[Buddha-l] Oops--Article is from NY Times

sjziobro at cs.com sjziobro at cs.com
Fri Aug 27 22:09:26 MDT 2010



 Isn't the word for "sin" in Greek "hamartia," which means to miss the mark or err?  Aristotle uses the term to describe tragedy, and in that connection it is related to hubris.
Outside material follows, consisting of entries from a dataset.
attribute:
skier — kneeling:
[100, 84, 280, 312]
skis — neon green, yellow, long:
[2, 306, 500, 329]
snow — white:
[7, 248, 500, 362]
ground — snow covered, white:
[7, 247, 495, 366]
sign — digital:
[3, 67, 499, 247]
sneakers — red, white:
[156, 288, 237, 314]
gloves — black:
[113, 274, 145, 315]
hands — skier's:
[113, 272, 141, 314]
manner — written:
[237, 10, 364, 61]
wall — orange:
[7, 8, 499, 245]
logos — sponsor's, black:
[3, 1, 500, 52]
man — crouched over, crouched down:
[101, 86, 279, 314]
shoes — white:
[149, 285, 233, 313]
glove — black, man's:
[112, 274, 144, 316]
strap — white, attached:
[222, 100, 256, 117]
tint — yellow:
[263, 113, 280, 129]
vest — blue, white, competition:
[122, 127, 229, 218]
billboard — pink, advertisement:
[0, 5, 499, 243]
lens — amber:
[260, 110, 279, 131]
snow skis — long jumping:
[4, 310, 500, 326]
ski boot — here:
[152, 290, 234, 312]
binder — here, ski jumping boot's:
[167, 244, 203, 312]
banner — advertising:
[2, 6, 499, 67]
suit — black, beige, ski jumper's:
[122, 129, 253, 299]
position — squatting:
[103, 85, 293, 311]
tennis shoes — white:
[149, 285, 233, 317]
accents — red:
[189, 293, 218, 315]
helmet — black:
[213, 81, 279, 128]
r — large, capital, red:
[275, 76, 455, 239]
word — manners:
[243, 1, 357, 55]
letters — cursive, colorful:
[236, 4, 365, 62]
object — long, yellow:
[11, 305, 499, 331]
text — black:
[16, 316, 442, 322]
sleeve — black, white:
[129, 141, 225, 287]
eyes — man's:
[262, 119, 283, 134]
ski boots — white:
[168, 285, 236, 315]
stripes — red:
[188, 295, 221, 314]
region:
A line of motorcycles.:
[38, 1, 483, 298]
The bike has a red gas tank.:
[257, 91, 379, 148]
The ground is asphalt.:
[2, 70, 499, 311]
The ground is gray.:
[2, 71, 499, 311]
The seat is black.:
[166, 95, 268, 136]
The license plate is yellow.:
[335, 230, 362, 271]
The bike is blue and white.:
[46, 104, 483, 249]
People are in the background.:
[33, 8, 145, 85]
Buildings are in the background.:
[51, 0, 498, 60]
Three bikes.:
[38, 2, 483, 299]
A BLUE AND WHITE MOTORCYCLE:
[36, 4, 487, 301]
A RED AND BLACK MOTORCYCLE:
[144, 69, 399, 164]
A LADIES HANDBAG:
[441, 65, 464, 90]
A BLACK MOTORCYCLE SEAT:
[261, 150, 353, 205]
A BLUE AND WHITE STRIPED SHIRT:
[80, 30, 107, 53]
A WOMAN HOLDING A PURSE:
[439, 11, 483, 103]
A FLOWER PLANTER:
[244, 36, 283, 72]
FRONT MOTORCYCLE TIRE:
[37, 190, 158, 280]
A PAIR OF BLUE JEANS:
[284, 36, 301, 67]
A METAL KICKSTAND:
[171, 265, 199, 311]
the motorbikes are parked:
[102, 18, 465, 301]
-----Original Message-----
From: Richard Hayes <rhayes at unm.edu>
To: Buddhist discussion forum <buddha-l at mailman.swcp.com>
Sent: Fri, Aug 27, 2010 11:56 pm
Subject: Re: [Buddha-l] Oops--Article is from NY Times

On Aug 27, 2010, at 21:10, "JKirkpatrick" <jkirk at spro.net> wrote:

> Really-- so where does paapa (usually pronounced as paap) in

> Hindi come from? 

It comes from Sanskrit pāpa, cognate with Greek pema, which means harm or 

injury. It has nothing at all in common with the word "sin" or the Greek & 

Hebrew words translated thereby. The focus of the notion of sin is failure to 

obey God, but there is nothing at all I pāpa implying failure to obey God. An 

atheist can have remorse about having harmed another person, but a sincere 

atheist can't have a notion of having failed in the eyes of God. An atheist (and 

Buddhists are necessarily atheists) can have a sense of pāpa but not a sense of 

sin. That makes an important distinction sélon moi.